Page segmentation data
┄┄┄┄┄┄┄┄┄┄┄┄┄┄┄┄┄┄┄┄

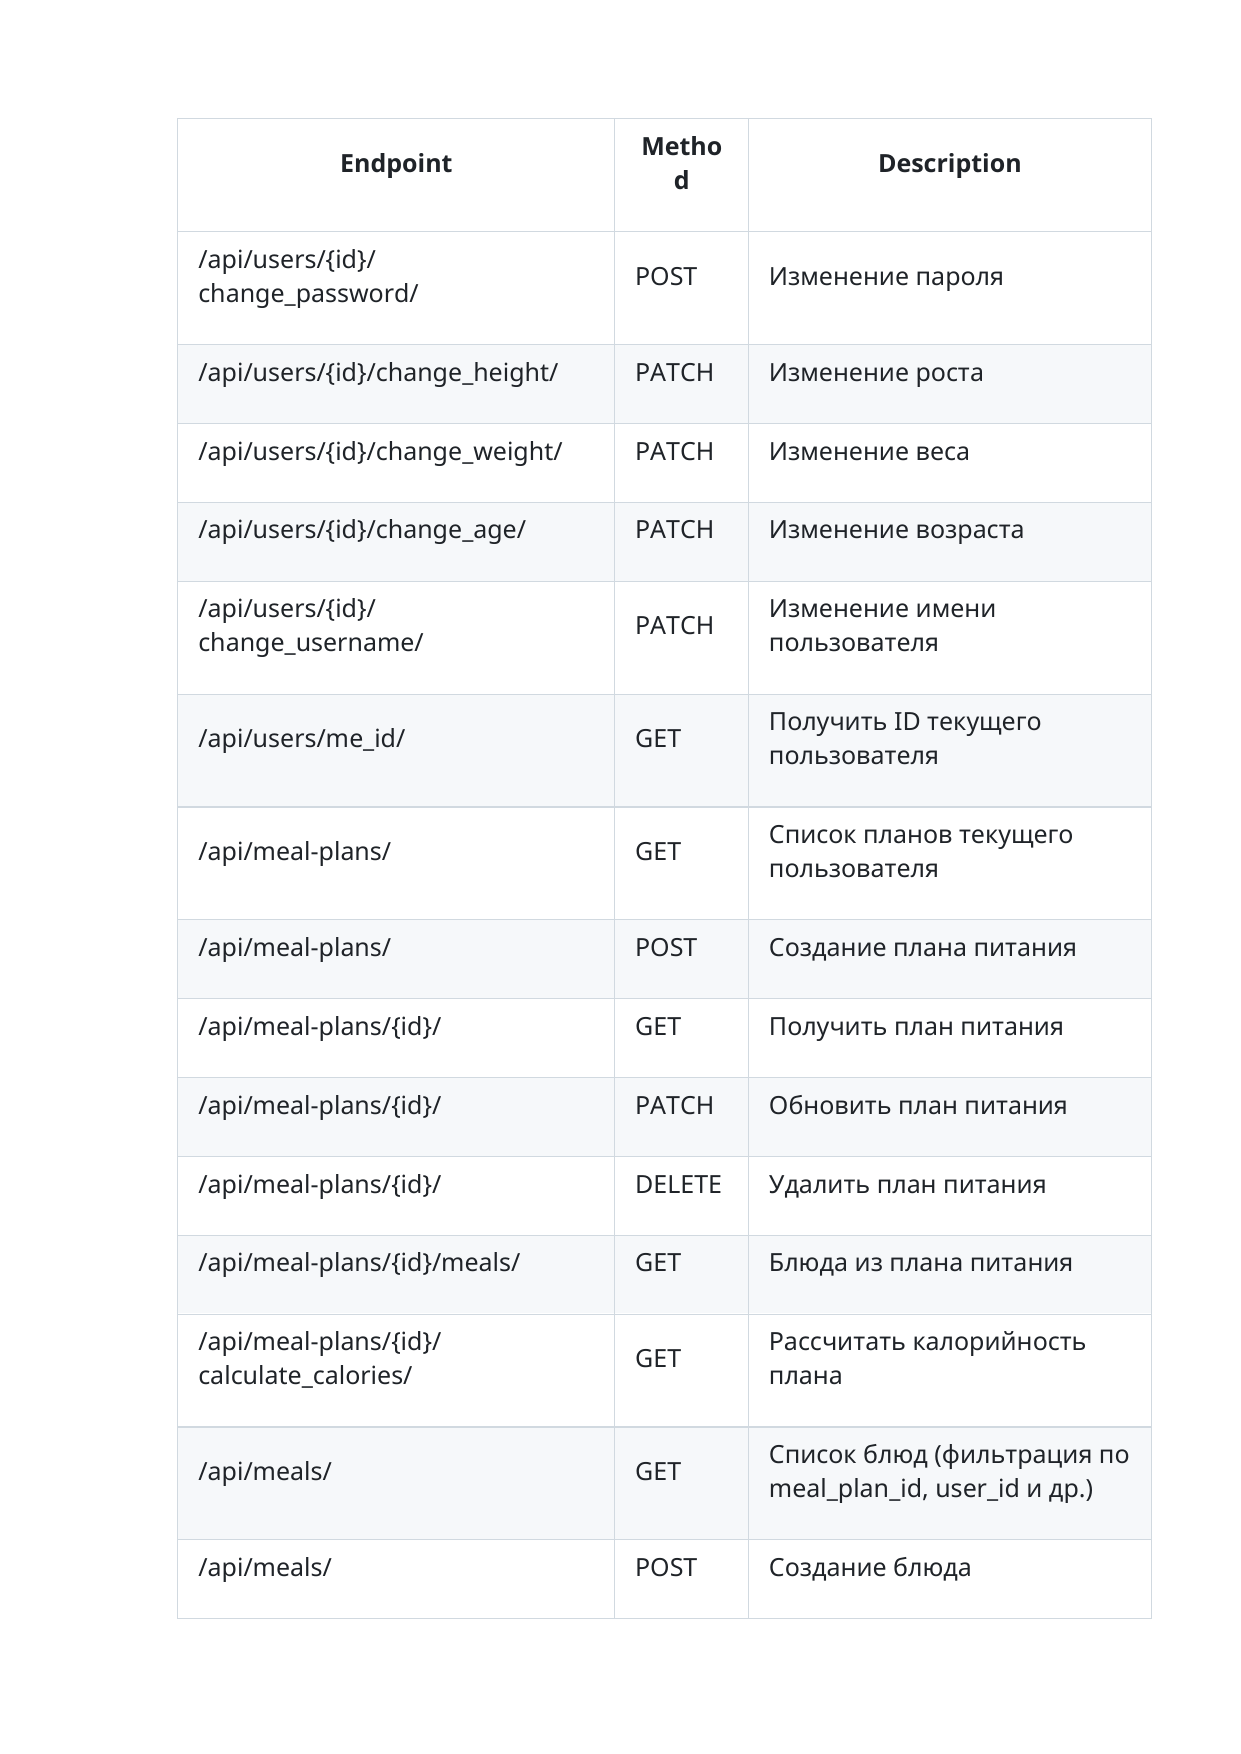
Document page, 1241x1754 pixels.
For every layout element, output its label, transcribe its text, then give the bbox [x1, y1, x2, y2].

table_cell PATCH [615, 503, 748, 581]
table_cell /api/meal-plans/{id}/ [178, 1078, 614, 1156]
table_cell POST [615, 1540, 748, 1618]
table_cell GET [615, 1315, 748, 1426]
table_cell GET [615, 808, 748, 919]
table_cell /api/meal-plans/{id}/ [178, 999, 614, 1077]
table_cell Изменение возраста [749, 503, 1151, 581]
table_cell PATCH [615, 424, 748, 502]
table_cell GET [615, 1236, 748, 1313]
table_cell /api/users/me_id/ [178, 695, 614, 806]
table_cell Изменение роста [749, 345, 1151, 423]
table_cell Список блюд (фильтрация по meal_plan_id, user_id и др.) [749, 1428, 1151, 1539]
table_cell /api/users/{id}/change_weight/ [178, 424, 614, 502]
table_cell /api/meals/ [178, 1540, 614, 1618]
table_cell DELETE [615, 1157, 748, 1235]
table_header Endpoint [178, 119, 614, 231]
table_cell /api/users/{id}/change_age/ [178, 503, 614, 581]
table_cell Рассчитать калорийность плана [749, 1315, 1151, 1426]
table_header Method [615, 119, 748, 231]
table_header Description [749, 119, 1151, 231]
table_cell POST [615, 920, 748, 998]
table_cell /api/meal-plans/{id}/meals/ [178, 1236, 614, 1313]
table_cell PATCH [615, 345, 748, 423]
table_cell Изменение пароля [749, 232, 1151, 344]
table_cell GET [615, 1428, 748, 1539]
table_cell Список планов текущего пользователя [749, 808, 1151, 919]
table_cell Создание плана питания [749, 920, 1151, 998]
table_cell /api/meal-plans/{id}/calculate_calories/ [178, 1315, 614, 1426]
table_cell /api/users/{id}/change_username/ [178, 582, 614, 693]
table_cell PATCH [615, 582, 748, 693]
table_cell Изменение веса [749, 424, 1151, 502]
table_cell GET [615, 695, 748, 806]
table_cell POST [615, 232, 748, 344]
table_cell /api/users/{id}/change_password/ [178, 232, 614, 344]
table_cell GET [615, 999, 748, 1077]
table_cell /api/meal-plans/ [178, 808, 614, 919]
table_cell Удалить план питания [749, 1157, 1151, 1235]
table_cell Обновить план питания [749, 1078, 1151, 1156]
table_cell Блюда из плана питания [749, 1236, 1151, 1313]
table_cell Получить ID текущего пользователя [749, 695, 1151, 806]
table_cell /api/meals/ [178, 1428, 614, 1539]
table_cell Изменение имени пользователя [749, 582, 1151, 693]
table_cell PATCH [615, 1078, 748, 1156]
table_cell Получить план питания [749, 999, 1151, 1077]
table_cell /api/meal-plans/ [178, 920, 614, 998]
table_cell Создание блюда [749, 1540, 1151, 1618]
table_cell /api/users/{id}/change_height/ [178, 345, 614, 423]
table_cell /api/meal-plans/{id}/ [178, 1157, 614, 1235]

┄┄┄┄┄┄┄┄┄┄┄┄┄┄┄┄┄┄┄┄

*EXERCISE PROMPT*
Every record, from top to bottom, gets written out exactly; no picture goes into the copy.

*ANSWER TO THE PROBLEM*
Document page, 1241x1754 pixels.
For every layout element, output its label, transcribe its text, then give the bbox [x1, y1, x2, y2].

table_cell PATCH [615, 503, 748, 581]
table_cell /api/meal-plans/{id}/ [178, 1078, 614, 1156]
table_cell POST [615, 1540, 748, 1618]
table_cell GET [615, 1315, 748, 1426]
table_cell GET [615, 808, 748, 919]
table_cell /api/meal-plans/{id}/ [178, 999, 614, 1077]
table_cell Изменение возраста [749, 503, 1151, 581]
table_cell PATCH [615, 424, 748, 502]
table_cell GET [615, 1236, 748, 1313]
table_cell /api/users/me_id/ [178, 695, 614, 806]
table_cell Изменение роста [749, 345, 1151, 423]
table_cell Список блюд (фильтрация по meal_plan_id, user_id и др.) [749, 1428, 1151, 1539]
table_cell /api/users/{id}/change_weight/ [178, 424, 614, 502]
table_cell /api/meals/ [178, 1540, 614, 1618]
table_cell DELETE [615, 1157, 748, 1235]
table_header Endpoint [178, 119, 614, 231]
table_cell /api/users/{id}/change_age/ [178, 503, 614, 581]
table_cell Рассчитать калорийность плана [749, 1315, 1151, 1426]
table_header Method [615, 119, 748, 231]
table_header Description [749, 119, 1151, 231]
table_cell POST [615, 920, 748, 998]
table_cell /api/meal-plans/{id}/meals/ [178, 1236, 614, 1313]
table_cell PATCH [615, 345, 748, 423]
table_cell Изменение пароля [749, 232, 1151, 344]
table_cell GET [615, 1428, 748, 1539]
table_cell Список планов текущего пользователя [749, 808, 1151, 919]
table_cell Создание плана питания [749, 920, 1151, 998]
table_cell /api/meal-plans/{id}/calculate_calories/ [178, 1315, 614, 1426]
table_cell /api/users/{id}/change_username/ [178, 582, 614, 693]
table_cell PATCH [615, 582, 748, 693]
table_cell Изменение веса [749, 424, 1151, 502]
table_cell GET [615, 695, 748, 806]
table_cell POST [615, 232, 748, 344]
table_cell /api/users/{id}/change_password/ [178, 232, 614, 344]
table_cell GET [615, 999, 748, 1077]
table_cell /api/meal-plans/ [178, 808, 614, 919]
table_cell Удалить план питания [749, 1157, 1151, 1235]
table_cell Обновить план питания [749, 1078, 1151, 1156]
table_cell Блюда из плана питания [749, 1236, 1151, 1313]
table_cell Получить ID текущего пользователя [749, 695, 1151, 806]
table_cell /api/meals/ [178, 1428, 614, 1539]
table_cell Изменение имени пользователя [749, 582, 1151, 693]
table_cell PATCH [615, 1078, 748, 1156]
table_cell Получить план питания [749, 999, 1151, 1077]
table_cell /api/meal-plans/ [178, 920, 614, 998]
table_cell Создание блюда [749, 1540, 1151, 1618]
table_cell /api/users/{id}/change_height/ [178, 345, 614, 423]
table_cell /api/meal-plans/{id}/ [178, 1157, 614, 1235]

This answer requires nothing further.